• _Excerpted records_:
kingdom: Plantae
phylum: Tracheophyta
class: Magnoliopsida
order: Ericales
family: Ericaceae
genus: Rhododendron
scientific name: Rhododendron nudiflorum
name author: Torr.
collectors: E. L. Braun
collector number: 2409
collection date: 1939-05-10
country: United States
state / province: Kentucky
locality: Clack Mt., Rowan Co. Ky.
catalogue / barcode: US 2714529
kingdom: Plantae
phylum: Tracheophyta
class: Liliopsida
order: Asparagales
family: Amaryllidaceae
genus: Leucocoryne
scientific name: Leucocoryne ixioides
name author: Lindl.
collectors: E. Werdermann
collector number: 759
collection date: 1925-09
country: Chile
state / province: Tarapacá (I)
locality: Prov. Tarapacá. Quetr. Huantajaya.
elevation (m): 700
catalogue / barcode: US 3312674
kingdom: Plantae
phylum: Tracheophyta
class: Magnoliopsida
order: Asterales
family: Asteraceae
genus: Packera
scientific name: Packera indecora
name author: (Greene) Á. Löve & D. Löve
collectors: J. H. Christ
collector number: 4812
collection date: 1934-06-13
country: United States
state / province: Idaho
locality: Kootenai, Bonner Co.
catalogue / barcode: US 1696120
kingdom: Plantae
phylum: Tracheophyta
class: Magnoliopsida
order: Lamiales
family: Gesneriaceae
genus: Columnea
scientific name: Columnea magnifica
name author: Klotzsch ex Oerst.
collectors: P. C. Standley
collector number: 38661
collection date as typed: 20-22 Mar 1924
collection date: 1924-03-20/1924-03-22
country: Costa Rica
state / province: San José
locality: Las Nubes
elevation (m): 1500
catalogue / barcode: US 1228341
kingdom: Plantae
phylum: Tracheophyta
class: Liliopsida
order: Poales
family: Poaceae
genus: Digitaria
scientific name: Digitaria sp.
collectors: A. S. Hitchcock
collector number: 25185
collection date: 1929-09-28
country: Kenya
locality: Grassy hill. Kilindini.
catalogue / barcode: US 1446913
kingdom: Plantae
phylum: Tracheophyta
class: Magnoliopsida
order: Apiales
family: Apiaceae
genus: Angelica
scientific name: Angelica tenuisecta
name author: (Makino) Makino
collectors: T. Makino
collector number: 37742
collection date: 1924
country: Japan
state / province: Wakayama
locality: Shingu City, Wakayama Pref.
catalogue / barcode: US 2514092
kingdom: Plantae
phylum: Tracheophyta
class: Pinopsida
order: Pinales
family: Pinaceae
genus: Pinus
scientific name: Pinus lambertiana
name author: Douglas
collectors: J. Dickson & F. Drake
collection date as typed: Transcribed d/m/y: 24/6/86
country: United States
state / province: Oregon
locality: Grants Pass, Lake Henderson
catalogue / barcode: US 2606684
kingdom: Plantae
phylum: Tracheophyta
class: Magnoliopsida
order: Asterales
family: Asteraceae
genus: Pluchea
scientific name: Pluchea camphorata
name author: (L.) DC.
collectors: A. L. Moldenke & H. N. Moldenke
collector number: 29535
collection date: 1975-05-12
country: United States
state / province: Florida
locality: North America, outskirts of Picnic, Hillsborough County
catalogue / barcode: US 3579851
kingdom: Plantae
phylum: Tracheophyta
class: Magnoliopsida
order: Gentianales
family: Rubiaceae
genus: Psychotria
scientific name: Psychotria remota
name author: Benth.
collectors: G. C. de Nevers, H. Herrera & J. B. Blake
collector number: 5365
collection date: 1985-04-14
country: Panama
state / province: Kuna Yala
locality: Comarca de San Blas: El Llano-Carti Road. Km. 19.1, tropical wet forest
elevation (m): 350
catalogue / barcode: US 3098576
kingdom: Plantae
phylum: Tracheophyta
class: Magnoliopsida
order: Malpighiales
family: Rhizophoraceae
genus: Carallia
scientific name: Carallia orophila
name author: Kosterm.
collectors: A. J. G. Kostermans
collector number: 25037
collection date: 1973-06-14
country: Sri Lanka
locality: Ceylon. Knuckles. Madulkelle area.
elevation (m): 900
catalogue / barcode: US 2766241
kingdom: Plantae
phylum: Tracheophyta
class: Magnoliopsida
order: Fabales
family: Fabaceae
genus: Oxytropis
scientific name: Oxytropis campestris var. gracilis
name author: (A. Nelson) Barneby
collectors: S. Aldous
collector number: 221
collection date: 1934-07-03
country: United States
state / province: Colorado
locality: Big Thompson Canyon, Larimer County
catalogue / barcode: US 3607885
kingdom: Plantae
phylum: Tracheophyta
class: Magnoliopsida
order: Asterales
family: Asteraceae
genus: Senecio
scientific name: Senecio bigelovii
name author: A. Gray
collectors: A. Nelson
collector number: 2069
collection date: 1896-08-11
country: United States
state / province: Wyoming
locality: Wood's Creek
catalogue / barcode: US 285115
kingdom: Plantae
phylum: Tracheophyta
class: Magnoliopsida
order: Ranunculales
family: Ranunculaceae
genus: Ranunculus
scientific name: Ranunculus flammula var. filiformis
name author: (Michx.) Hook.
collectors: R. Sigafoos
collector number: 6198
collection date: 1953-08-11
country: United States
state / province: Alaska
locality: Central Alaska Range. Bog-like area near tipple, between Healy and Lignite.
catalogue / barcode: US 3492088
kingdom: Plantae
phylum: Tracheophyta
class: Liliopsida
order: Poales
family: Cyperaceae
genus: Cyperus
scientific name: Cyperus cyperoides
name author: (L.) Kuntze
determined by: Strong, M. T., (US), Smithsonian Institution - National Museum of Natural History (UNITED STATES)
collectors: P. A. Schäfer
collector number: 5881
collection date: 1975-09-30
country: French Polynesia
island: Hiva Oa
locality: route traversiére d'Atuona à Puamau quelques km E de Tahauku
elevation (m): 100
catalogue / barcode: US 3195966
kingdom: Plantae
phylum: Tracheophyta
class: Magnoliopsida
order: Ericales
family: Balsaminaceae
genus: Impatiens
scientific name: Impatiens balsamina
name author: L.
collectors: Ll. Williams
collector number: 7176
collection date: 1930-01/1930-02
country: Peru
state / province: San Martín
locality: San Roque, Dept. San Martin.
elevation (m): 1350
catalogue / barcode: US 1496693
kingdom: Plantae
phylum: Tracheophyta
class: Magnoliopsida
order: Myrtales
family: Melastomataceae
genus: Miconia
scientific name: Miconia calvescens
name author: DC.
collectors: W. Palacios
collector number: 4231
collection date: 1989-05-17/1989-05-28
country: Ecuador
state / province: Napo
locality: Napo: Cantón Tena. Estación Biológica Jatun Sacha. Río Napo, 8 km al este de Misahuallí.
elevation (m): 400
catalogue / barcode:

• _Exercise requirements_: Copy every line of the items above without changing anything.

• _Complete response_:
kingdom: Plantae
phylum: Tracheophyta
class: Magnoliopsida
order: Ericales
family: Ericaceae
genus: Rhododendron
scientific name: Rhododendron nudiflorum
name author: Torr.
collectors: E. L. Braun
collector number: 2409
collection date: 1939-05-10
country: United States
state / province: Kentucky
locality: Clack Mt., Rowan Co. Ky.
catalogue / barcode: US 2714529
kingdom: Plantae
phylum: Tracheophyta
class: Liliopsida
order: Asparagales
family: Amaryllidaceae
genus: Leucocoryne
scientific name: Leucocoryne ixioides
name author: Lindl.
collectors: E. Werdermann
collector number: 759
collection date: 1925-09
country: Chile
state / province: Tarapacá (I)
locality: Prov. Tarapacá. Quetr. Huantajaya.
elevation (m): 700
catalogue / barcode: US 3312674
kingdom: Plantae
phylum: Tracheophyta
class: Magnoliopsida
order: Asterales
family: Asteraceae
genus: Packera
scientific name: Packera indecora
name author: (Greene) Á. Löve & D. Löve
collectors: J. H. Christ
collector number: 4812
collection date: 1934-06-13
country: United States
state / province: Idaho
locality: Kootenai, Bonner Co.
catalogue / barcode: US 1696120
kingdom: Plantae
phylum: Tracheophyta
class: Magnoliopsida
order: Lamiales
family: Gesneriaceae
genus: Columnea
scientific name: Columnea magnifica
name author: Klotzsch ex Oerst.
collectors: P. C. Standley
collector number: 38661
collection date as typed: 20-22 Mar 1924
collection date: 1924-03-20/1924-03-22
country: Costa Rica
state / province: San José
locality: Las Nubes
elevation (m): 1500
catalogue / barcode: US 1228341
kingdom: Plantae
phylum: Tracheophyta
class: Liliopsida
order: Poales
family: Poaceae
genus: Digitaria
scientific name: Digitaria sp.
collectors: A. S. Hitchcock
collector number: 25185
collection date: 1929-09-28
country: Kenya
locality: Grassy hill. Kilindini.
catalogue / barcode: US 1446913
kingdom: Plantae
phylum: Tracheophyta
class: Magnoliopsida
order: Apiales
family: Apiaceae
genus: Angelica
scientific name: Angelica tenuisecta
name author: (Makino) Makino
collectors: T. Makino
collector number: 37742
collection date: 1924
country: Japan
state / province: Wakayama
locality: Shingu City, Wakayama Pref.
catalogue / barcode: US 2514092
kingdom: Plantae
phylum: Tracheophyta
class: Pinopsida
order: Pinales
family: Pinaceae
genus: Pinus
scientific name: Pinus lambertiana
name author: Douglas
collectors: J. Dickson & F. Drake
collection date as typed: Transcribed d/m/y: 24/6/86
country: United States
state / province: Oregon
locality: Grants Pass, Lake Henderson
catalogue / barcode: US 2606684
kingdom: Plantae
phylum: Tracheophyta
class: Magnoliopsida
order: Asterales
family: Asteraceae
genus: Pluchea
scientific name: Pluchea camphorata
name author: (L.) DC.
collectors: A. L. Moldenke & H. N. Moldenke
collector number: 29535
collection date: 1975-05-12
country: United States
state / province: Florida
locality: North America, outskirts of Picnic, Hillsborough County
catalogue / barcode: US 3579851
kingdom: Plantae
phylum: Tracheophyta
class: Magnoliopsida
order: Gentianales
family: Rubiaceae
genus: Psychotria
scientific name: Psychotria remota
name author: Benth.
collectors: G. C. de Nevers, H. Herrera & J. B. Blake
collector number: 5365
collection date: 1985-04-14
country: Panama
state / province: Kuna Yala
locality: Comarca de San Blas: El Llano-Carti Road. Km. 19.1, tropical wet forest
elevation (m): 350
catalogue / barcode: US 3098576
kingdom: Plantae
phylum: Tracheophyta
class: Magnoliopsida
order: Malpighiales
family: Rhizophoraceae
genus: Carallia
scientific name: Carallia orophila
name author: Kosterm.
collectors: A. J. G. Kostermans
collector number: 25037
collection date: 1973-06-14
country: Sri Lanka
locality: Ceylon. Knuckles. Madulkelle area.
elevation (m): 900
catalogue / barcode: US 2766241
kingdom: Plantae
phylum: Tracheophyta
class: Magnoliopsida
order: Fabales
family: Fabaceae
genus: Oxytropis
scientific name: Oxytropis campestris var. gracilis
name author: (A. Nelson) Barneby
collectors: S. Aldous
collector number: 221
collection date: 1934-07-03
country: United States
state / province: Colorado
locality: Big Thompson Canyon, Larimer County
catalogue / barcode: US 3607885
kingdom: Plantae
phylum: Tracheophyta
class: Magnoliopsida
order: Asterales
family: Asteraceae
genus: Senecio
scientific name: Senecio bigelovii
name author: A. Gray
collectors: A. Nelson
collector number: 2069
collection date: 1896-08-11
country: United States
state / province: Wyoming
locality: Wood's Creek
catalogue / barcode: US 285115
kingdom: Plantae
phylum: Tracheophyta
class: Magnoliopsida
order: Ranunculales
family: Ranunculaceae
genus: Ranunculus
scientific name: Ranunculus flammula var. filiformis
name author: (Michx.) Hook.
collectors: R. Sigafoos
collector number: 6198
collection date: 1953-08-11
country: United States
state / province: Alaska
locality: Central Alaska Range. Bog-like area near tipple, between Healy and Lignite.
catalogue / barcode: US 3492088
kingdom: Plantae
phylum: Tracheophyta
class: Liliopsida
order: Poales
family: Cyperaceae
genus: Cyperus
scientific name: Cyperus cyperoides
name author: (L.) Kuntze
determined by: Strong, M. T., (US), Smithsonian Institution - National Museum of Natural History (UNITED STATES)
collectors: P. A. Schäfer
collector number: 5881
collection date: 1975-09-30
country: French Polynesia
island: Hiva Oa
locality: route traversiére d'Atuona à Puamau quelques km E de Tahauku
elevation (m): 100
catalogue / barcode: US 3195966
kingdom: Plantae
phylum: Tracheophyta
class: Magnoliopsida
order: Ericales
family: Balsaminaceae
genus: Impatiens
scientific name: Impatiens balsamina
name author: L.
collectors: Ll. Williams
collector number: 7176
collection date: 1930-01/1930-02
country: Peru
state / province: San Martín
locality: San Roque, Dept. San Martin.
elevation (m): 1350
catalogue / barcode: US 1496693
kingdom: Plantae
phylum: Tracheophyta
class: Magnoliopsida
order: Myrtales
family: Melastomataceae
genus: Miconia
scientific name: Miconia calvescens
name author: DC.
collectors: W. Palacios
collector number: 4231
collection date: 1989-05-17/1989-05-28
country: Ecuador
state / province: Napo
locality: Napo: Cantón Tena. Estación Biológica Jatun Sacha. Río Napo, 8 km al este de Misahuallí.
elevation (m): 400
catalogue / barcode:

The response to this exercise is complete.